Lien Heng's family would eventually move to Shanghai, not because it fell out of favor with the Japanese, but because Heng's sense of Taiwanese identity did not mesh with that of the growing Taiwan Cultural Association. In China, he would direct Lien Chen-tung, (his son and Lien Chan's father) to Chang Chi of the KMT and with that allegiance the family would begin to prosper.
When the Communists drove the KMT out of China after World War II, the KMT had to take refuge in Taiwan and knew little about it. Lien Heng's history was resurrected and republished (the Japanese endorsement removed of course) and a pro-China KMT perspective was given to it. Land deals increased the family wealth and Lien Chan eventually went off to get his doctorate in Political Science at the University of Chicago. The family did well in this new one-party state on Taiwan. Lien Chan would hold several positions rising from ambassador to eventual Vice President.
Lien Chan's name had been given to him by his grandfather; it means "successive battles." This would prove strange in Taiwan, for once Taiwan became a full democracy in 1996, and Lien Chan would be known for never winning a democratic election there.
After Lien Chan lost his second bid for the presidency he went in 2005 to visit China and talk with then PRC president and General Secretary of the CCP, Hu Jintao. Since that time Lien has made regular visits to China as the Honorary Chairman of the KMT. All this raises again the issue of what was the purpose of his most recent visit?

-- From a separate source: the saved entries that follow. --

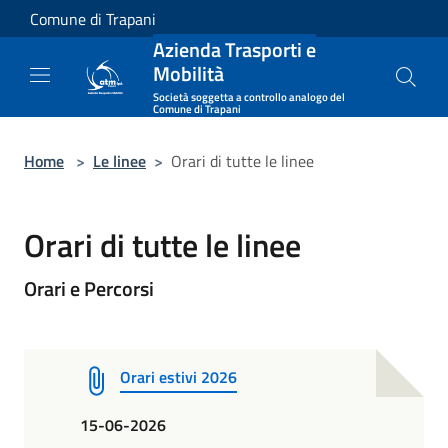
Salta al contenuto principale
Comune di Trapani
Azienda Trasporti e
Mobilità
Società soggetta a controllo analogo del
Comune di Trapani
Home
>
Le linee
>
Orari di tutte le linee
Orari di tutte le linee
Orari e Percorsi
Orari estivi 2026
15-06-2026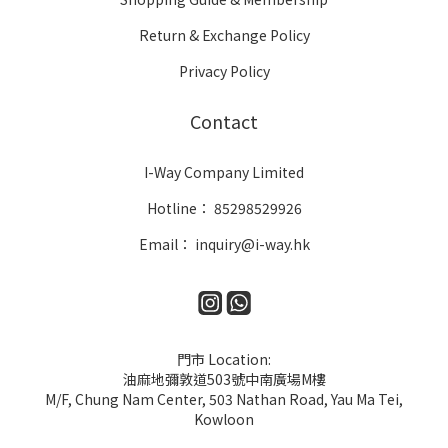
Return & Exchange Policy
Privacy Policy
Contact
I-Way Company Limited
Hotline： 85298529926
Email： inquiry@i-way.hk
門市 Location:
油麻地彌敦道503號中南廣場M樓
M/F, Chung Nam Center, 503 Nathan Road, Yau Ma Tei,
Kowloon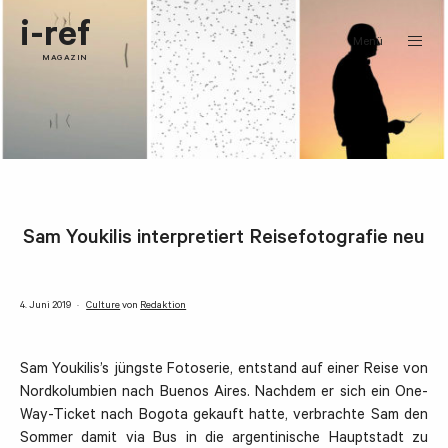
i-ref
Menü
MAGAZIN
Sam Youkilis interpretiert Reisefotografie neu
4. Juni 2019
Culture
von
Redaktion
Sam Youkilis’s jüngste Fotoserie, entstand auf einer Reise von
Nordkolumbien nach Buenos Aires. Nachdem er sich ein One-
Way-Ticket nach Bogota gekauft hatte, verbrachte Sam den
Sommer damit via Bus in die argentinische Hauptstadt zu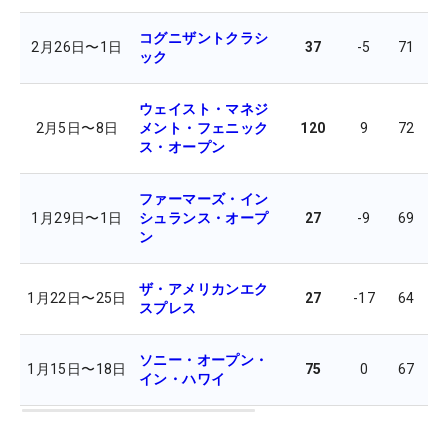
コグニザントクラシ
2月26日
〜
1日
37
-5
71
6
ック
ウェイスト・マネジ
2月5日
〜
8日
メント・フェニック
120
9
72
7
ス・オープン
ファーマーズ・イン
1月29日
〜
1日
シュランス・オープ
27
-9
69
6
ン
ザ・アメリカンエク
1月22日
〜
25日
27
-17
64
6
スプレス
ソニー・オープン・
1月15日
〜
18日
75
0
67
7
イン・ハワイ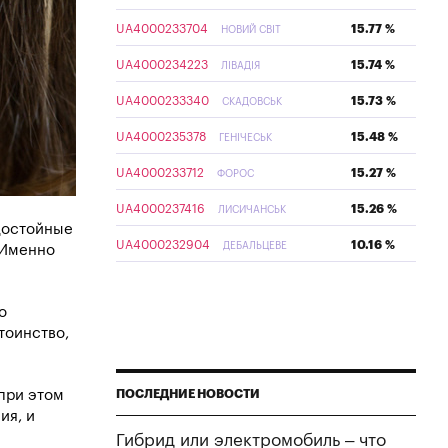
UA4000233704
15.77 %
НОВИЙ СВІТ
UA4000234223
15.74 %
ЛІВАДІЯ
UA4000233340
15.73 %
СКАДОВСЬК
UA4000235378
15.48 %
ГЕНІЧЕСЬК
UA4000233712
15.27 %
ФОРОС
UA4000237416
15.26 %
ЛИСИЧАНСЬК
достойные
UA4000232904
10.16 %
ДЕБАЛЬЦЕВЕ
 Именно
о
тоинство,
 при этом
ПОСЛЕДНИЕ НОВОСТИ
ия, и
Гибрид или электромобиль – что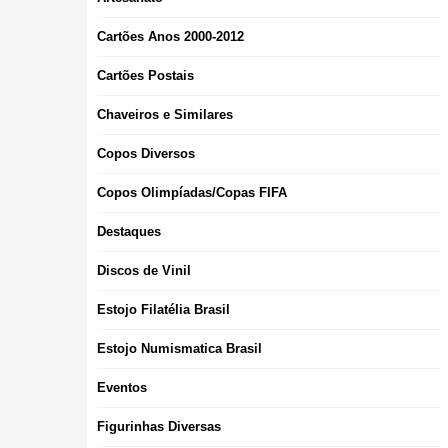
Cartões Anos 2000-2012
Cartões Postais
Chaveiros e Similares
Copos Diversos
Copos Olimpíadas/Copas FIFA
Destaques
Discos de Vinil
Estojo Filatélia Brasil
Estojo Numismatica Brasil
Eventos
Figurinhas Diversas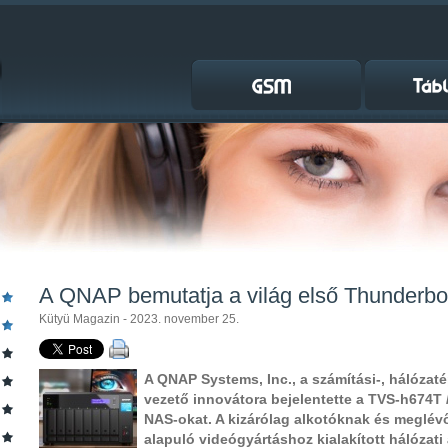
A QNAP bemutatja a világ első Thunderbo
Kütyü Magazin - 2023. november 25.
A QNAP Systems, Inc., a számítási-, hálózaté
vezető innovátora bejelentette a TVS-h674T
NAS-okat. A kizárólag alkotóknak és meglé
alapuló videógyártáshoz kialakított hálózati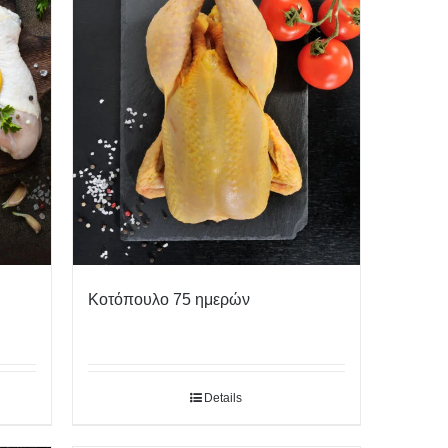
Κοτόπουλο 75 ημερών
Details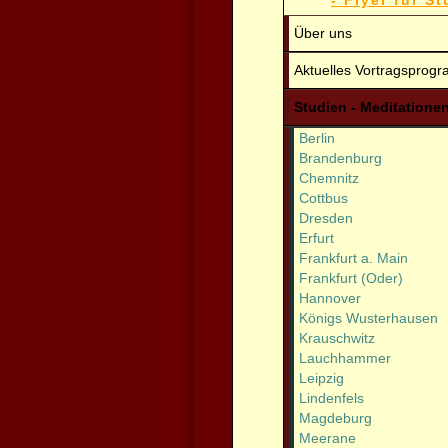
- Flyer für St
Über uns
Aktuelles Vortragsprog
Studien - Meditationen
Berlin
Brandenburg
Chemnitz
Cottbus
Dresden
Erfurt
Frankfurt a. Main
Frankfurt (Oder)
Hannover
Königs Wusterhausen
Krauschwitz
Lauchhammer
Leipzig
Lindenfels
Magdeburg
Meerane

Lien Chan won the PRC's first Confucius Peace Prize (China's substitute for the Nobel Prize) in 2010 yet at that time he cautiously claimed to know nothing about it - a strange claim for one that has been on regular visits to China meeting with its leaders. China is an autocratic one party state little happens there on an international scale without approval or at least knowledge of the authorities.
Later, back in Taiwan, Sean Lien, Lien Chan's son, maintained the "family tradition" when he lost in his only attempt at running for office (the mayor of Taipei). Other questions were an issue from Sean Lien's past. One was the unresolved assassination attempt at a KMT political rally where it was disputed as to who was the target of the assassination, Sean or the candidate. This remains one of those unsolved cases. The police have the gun, the shooter, witnesses and a dead innocent bystander, but they never seemed to want to dig more deeply into it for resolution.

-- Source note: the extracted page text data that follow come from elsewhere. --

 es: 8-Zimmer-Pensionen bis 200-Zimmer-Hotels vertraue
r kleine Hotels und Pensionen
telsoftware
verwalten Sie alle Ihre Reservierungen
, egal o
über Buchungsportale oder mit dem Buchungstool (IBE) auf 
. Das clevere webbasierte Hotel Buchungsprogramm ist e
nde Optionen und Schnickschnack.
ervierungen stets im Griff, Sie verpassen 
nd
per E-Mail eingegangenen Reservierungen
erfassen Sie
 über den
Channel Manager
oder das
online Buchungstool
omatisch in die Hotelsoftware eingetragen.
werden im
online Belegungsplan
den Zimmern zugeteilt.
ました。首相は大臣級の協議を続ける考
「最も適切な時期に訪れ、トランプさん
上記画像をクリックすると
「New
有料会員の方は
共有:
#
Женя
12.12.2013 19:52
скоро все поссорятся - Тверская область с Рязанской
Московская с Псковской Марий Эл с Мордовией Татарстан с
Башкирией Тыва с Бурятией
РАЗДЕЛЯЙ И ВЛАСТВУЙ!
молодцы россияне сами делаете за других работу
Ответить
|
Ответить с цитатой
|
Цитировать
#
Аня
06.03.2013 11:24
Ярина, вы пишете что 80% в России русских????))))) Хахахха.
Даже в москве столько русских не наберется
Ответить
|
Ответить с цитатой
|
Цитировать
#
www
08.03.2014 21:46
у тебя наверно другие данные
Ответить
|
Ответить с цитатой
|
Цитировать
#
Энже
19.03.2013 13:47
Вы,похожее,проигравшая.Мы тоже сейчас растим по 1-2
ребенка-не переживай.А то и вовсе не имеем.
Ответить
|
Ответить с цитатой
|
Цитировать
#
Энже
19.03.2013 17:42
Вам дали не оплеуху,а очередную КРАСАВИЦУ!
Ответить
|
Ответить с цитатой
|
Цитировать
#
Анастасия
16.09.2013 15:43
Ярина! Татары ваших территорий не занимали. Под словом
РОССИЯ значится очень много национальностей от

Finally, Sean Lien's recent political defeat in the traditionally pan-blue stronghold of Taipei brings Taiwan back to Lien Chan's recent decision to attend the CPC Victory Parade in Beijing. As was said, many, even those in the KMT opposed it. Certainly, some might speculate that such KMT opposition was moved more by concerns over how this could affect the party's opportunities in the upcoming January 2016 presidential elections. The current mood of the nation remains extremely wary of any party that proposes too close ties with China. But is there more?
One possibility is that the Lien family business opportunities may function better in a one-party state such as China. Would the Lien family be laying the ground for a move back to Shanghai or Beijing if the opposition Democratic Progressive Party (DPP) would win not only the presidency but also control of the Legislative Yuan in the coming 2016 elections?
The Lien family has worked well with the Japanese, and then the KMT. Is there any reason that it could not also work well with the CCP? How important is a man's loyalty and where does it lie? The seeming ability to change loyalties is certainly a question that Taiwanese are becoming more conscious of for future elections, so will the KMT discipline Lien Chan?